Short answer
Abiding is not vague spirituality; it is continuing in Christ through trust, worship, obedience, and love. In Pentecostal / Charismatic practice, Spirit-empowered witness, holiness, gifts for the common good, prayer, and discernment keep the teaching joined to prayer, worship, mercy, and daily obedience.
Key passages
- John 15:5 (NKJV): "I am the vine" - abiding in Christ.
- Matthew 22:37-39 (NKJV): "love the Lord your God" - love of God and neighbor.
- Psalm 119:105 (NKJV): "lamp to my feet" - Scripture as light.
- Galatians 5:22-23 (NKJV): "fruit of the Spirit" - Spirit-formed character.
- Matthew 11:28 (NKJV): "come to me" - rest in Christ.
What this tradition emphasizes
The Holy Spirit gives power for witness, holiness, prayer, discernment, and gifts that build up the body. Expectancy belongs with humility: every claim about power is tested by Scripture, fruit, love, and service.
William J. Seymour keeps Spirit-filled life tied to humility and reconciliation. Aimee Semple McPherson keeps witness urgent and public. Gordon Fee keeps charismatic practice anchored in Scripture and the common good.
Scripture and doctrine
John 15:5 gives the image: "I am the vine." A branch does not create life by strain. It receives life by remaining connected. Abiding means staying with Christ in trust, prayer, worship, obedience, and repentance when distraction offers easier homes.
Matthew 22:37-39 shows the shape of that life: "love the Lord your God." Love of God and neighbor is not an optional fruit beside spirituality. It is the visible sign that Christ's life is moving through the branch.

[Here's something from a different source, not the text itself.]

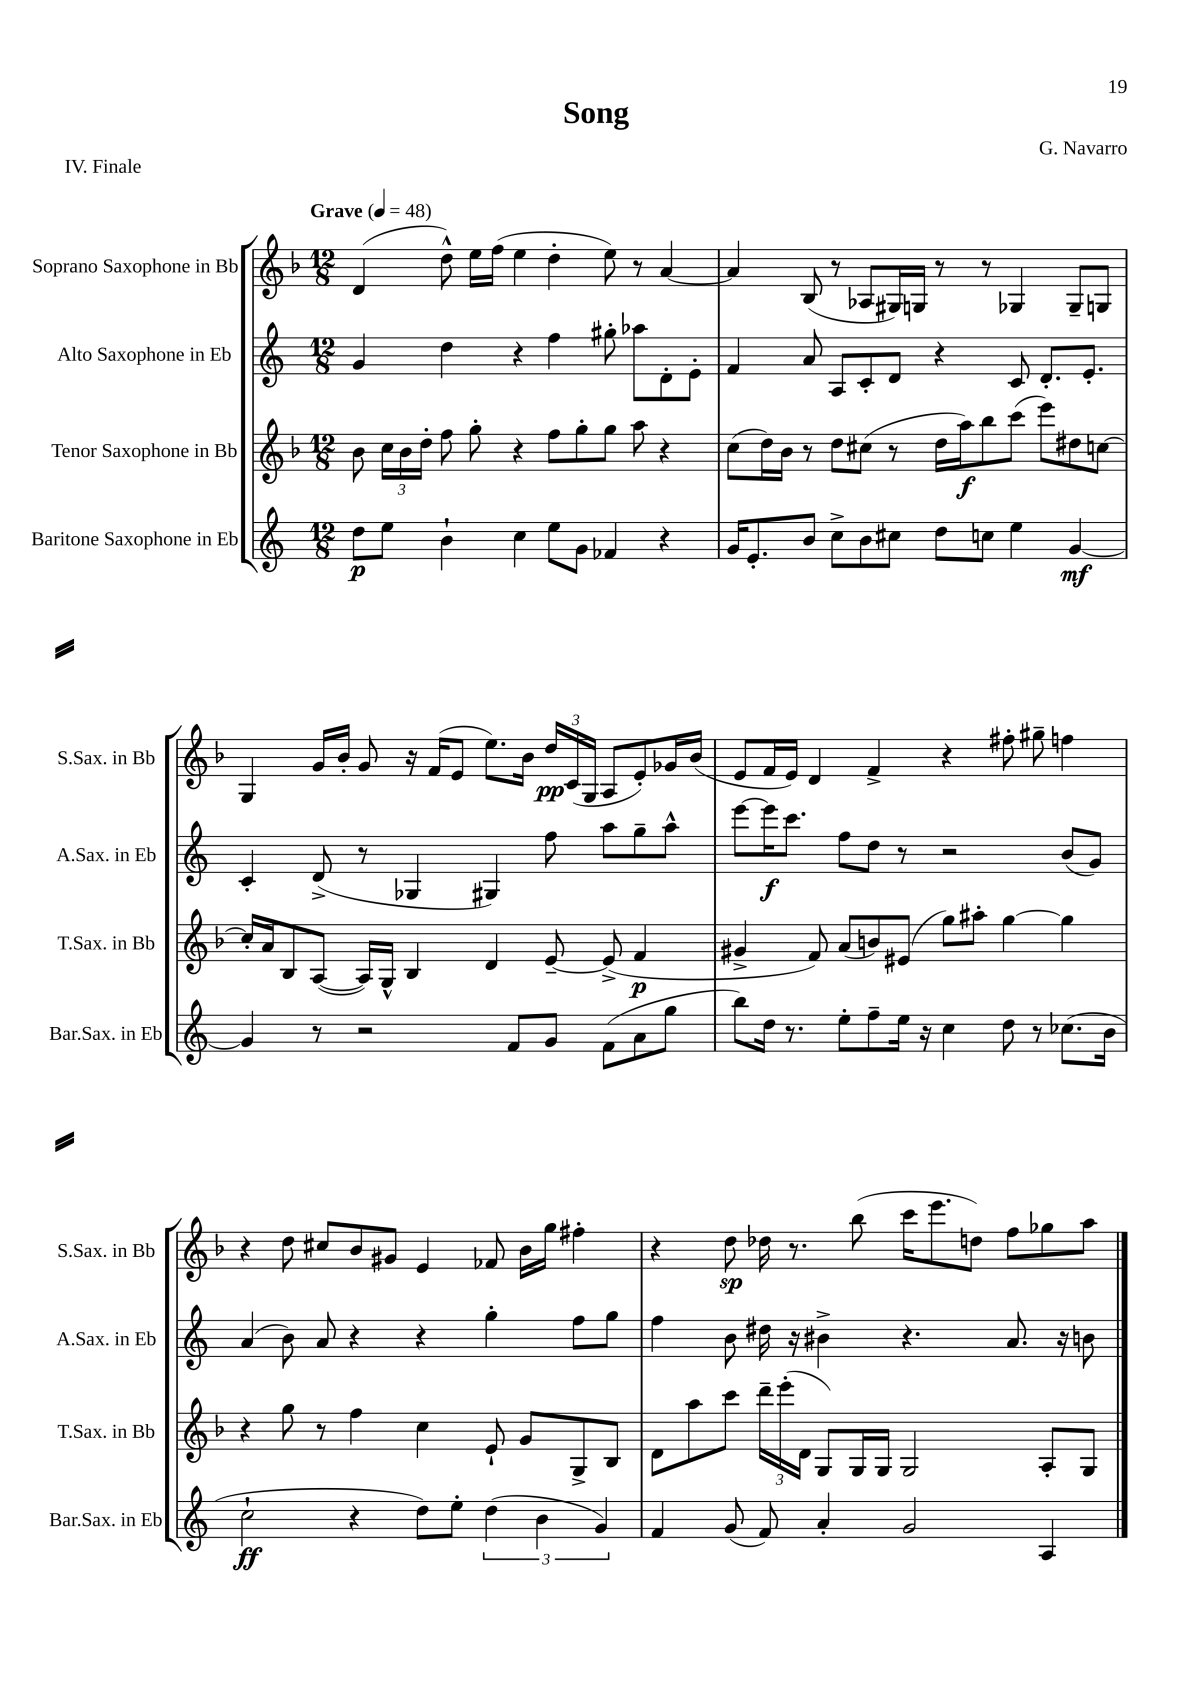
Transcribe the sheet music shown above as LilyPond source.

Psalm 119:105 calls Scripture a "lamp to my feet." Return to Christ's words until they become stronger than panic, self-protection, and resentment. Let fruit grow from communion rather than pressure.
Why it matters
Galatians 5:22-23 brings Spirit-formed character into view with "fruit of the Spirit." That keeps john 15 and abiding in Christ from shrinking into a private idea. Doctrine is tested in worship, speech, patience, money, conflict, grief, and ordinary responsibility. When a belief does not shape love, it has not yet reached the whole person.
Matthew 11:28 adds rest in Christ with "come to me." The practice is deliberately modest because a small faithful act repeated before God is stronger than a dramatic intention that never becomes obedience. Let the passage name one concrete repair, mercy, confession, or act of trust.
Practice this week
Return to one phrase from John 15 whenever your attention scatters. Keep the step small, visible, and connected to prayer before adding more ambition. If the step exposes resistance, let that resistance become part of the prayer instead of treating it as failure or proof that God is absent. Write the step in one sentence, pray it once before acting, and review it at night with gratitude, confession, and one honest question: did this make love more concrete?
A Chosen Portion take
Fruit is slow; the Vine is faithful. The Pentecostal temptation is to force fruit — bigger, faster, louder, now. Jesus offers a quieter promise. Stay connected, and the fruit will come, often later than you expected and different than you imagined.
Related lessons
We quote the NKJV here because it fits the tradition-adjacent reading context, but the passages carry the same weight in other faithful translations — read the one that already sits on your table.